I have every reason to believe that the classic nature of the performance is unconscious. Rodriguez is blessed by a musical soul especially given him by a God in a fit of generosity. Thus it grew to be a vaunted art, backed by craftsmanship that suggests great instinct, an uncanny ability for striking the right note with the right pressure and caress so to give back to the same God who blessed him, in the ultimate glory of thanksgiving. As if all of the above were not enough, the great Quincy Jones and Rodriguez have assembled a cast of artists who must surely be the envy of musicians past and present who have inhabited the studio in which this recording has been made. Wonders never seem to cease. Just when you thought that Richard Bona and Antonio Lizano were all Rodriguez had mustered, processions of wonderful musicians follow: Ibeyi, Ibrahim Maalouf and best of all is the Indian vocalist Ganavya Doraiswamy.

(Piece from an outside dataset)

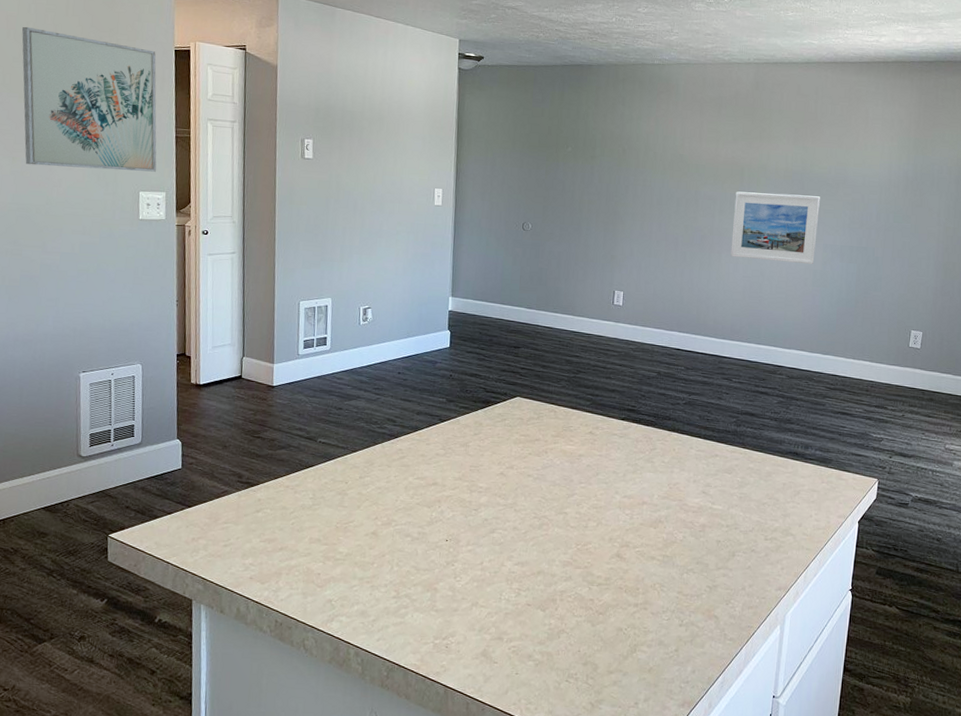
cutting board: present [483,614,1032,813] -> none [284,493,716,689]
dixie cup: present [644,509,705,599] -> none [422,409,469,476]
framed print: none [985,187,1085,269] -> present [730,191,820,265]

This is a hard performance to review. You run out of epithet to describe its beauty. You rejoice in the exquisite interplay of left and right hand, on the playful, at times, tickling puckishness of Rodriguez’s use of the keyboard. You listen in awe at his childlike view of the musician’s world – a hallmark of his bristling genius and precocious musicianship. You want the performance never to end. But the very nature of music’s physiology is that it must vanish into thin air when the last notes are ‘sung’; when they fade and die. That elemental beauty is the eternal gift of the art. You only have to hear Alfredo Rodriguez’s version of Bach’s Jesu, Joy of Man’s Desiring to know that the pianist dishes out this eternal gift with unfettered nobility.